Answer these questions using the episode recap below.
(a) Who wrote the episode, and how many novels has he penned?
(b) Which robbery of a Wayne business does Alfred report, and over what span of time?
(c) According to Yoru Sensei, what can Bruce learn more from than victory?

** Source passage **
##############################

Episode Title: ‘Night of the Ninja’

Original Air Date: October 26th, 1992

Directed: Kevin Altieri (10)

Written: Steve Perry (1)

First time series writer, Steve Perry, has a background in martial arts, as well as having penned fifty novels, some of which are in the Star Wars, Alien and Conan franchises.

One of only two episodes to show Bruce’s pre-Batman training days.

Recap

If you find my leftist sensibilities too much you may want to skip this one because I’m going to start off by saying even the stereotypical music behind the title card made me roll my eyes.

Anyway, an employee burning the midnight oil at Wayne Cosmetics falls victim to gas under his office door and passes out. Moments later a full-on ninja breaks in, cracks a safe and loads up a sack with fat stacks of cash.

A security guard arrives late and traces the thief to the roof where his gun is immediately knocked away by a shuriken. Our unnamed ninja then slices the guard’s flashlight in half with a katana and just like that… he’s gone.

Meanwhile at Wanye Manor, Bruce is kicking Dick’s ass in a training session. Bruce is of course a black belt, while Robin is only a green… Unless this is intended to reflect their colour schemes… Alfred interrupts to inform them of the seventh robbery of a Wayne business in two weeks.

Jim Gordon confirms the details match the other break-ins. Bruce makes an appearance and when asked if the shuriken means anything to him, he goes silent…

Flashing back many years, we see a younger Bruce getting his butt handed to him as the only white boy in a dojo. His opponent, Kyodai Ken playfully mocks him for being the pampered son of a rich man, so their master promptly embarrasses him to point out there’s always somebody better and to not get too cocky.

Past Bruce makes note of Ken’s large (and terrible, truly awful) back tattoo, and then snaps out of it in the present when Summer Gleason (remember her?) grills him about the robberies. He declines comment and makes himself scarce, a lot on his mind.

That evening, Batman heads out on patrol, rejecting Dick’s offer to join him. He again delves into his memories, training alone after hours. Yoru Sensei dismisses his obsession with becoming the best, telling him he can learn more from defeat than victory.

##############################

** Provided data **
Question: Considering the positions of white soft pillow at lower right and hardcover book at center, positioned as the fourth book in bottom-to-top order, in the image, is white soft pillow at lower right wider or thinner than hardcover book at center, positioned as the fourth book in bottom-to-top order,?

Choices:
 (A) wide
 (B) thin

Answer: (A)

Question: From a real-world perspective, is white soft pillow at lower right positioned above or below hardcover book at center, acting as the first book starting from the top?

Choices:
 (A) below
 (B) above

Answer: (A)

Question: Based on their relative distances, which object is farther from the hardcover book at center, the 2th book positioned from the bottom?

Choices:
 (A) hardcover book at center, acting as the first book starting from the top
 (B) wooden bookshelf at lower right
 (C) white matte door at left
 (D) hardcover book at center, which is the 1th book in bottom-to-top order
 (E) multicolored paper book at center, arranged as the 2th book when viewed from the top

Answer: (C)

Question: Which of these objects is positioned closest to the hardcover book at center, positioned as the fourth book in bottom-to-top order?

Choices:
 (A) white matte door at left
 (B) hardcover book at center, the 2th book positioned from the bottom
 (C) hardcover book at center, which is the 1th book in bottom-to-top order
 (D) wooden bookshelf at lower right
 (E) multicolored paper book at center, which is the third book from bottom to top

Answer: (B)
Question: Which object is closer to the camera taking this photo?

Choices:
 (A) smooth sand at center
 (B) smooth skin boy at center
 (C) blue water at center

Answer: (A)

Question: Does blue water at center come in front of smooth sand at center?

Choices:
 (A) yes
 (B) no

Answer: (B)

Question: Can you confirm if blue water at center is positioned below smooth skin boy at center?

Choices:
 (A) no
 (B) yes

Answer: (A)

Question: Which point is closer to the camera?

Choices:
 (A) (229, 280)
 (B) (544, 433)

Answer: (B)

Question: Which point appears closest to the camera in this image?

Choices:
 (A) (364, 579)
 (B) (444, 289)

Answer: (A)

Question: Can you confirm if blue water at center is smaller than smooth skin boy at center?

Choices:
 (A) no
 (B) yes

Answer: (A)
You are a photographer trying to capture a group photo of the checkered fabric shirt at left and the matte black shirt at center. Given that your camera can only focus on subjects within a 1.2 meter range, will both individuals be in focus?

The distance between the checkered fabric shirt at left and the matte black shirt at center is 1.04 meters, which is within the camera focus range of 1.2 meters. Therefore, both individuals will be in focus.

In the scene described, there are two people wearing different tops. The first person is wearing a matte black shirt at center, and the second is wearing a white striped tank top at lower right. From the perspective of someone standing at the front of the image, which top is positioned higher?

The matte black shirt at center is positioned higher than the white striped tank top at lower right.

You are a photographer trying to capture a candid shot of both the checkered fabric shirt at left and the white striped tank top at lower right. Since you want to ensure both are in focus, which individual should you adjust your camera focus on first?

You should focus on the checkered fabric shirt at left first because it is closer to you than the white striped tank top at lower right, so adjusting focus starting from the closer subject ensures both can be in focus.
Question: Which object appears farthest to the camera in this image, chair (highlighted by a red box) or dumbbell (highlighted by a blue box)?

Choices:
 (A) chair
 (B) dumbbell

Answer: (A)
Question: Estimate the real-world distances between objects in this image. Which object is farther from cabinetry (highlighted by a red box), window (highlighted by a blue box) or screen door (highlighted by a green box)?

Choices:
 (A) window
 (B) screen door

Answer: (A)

##############################

** Exercise solution **
(a) Steve Perry, who has penned fifty novels.
(b) The seventh robbery of a Wayne business in two weeks.
(c) Defeat.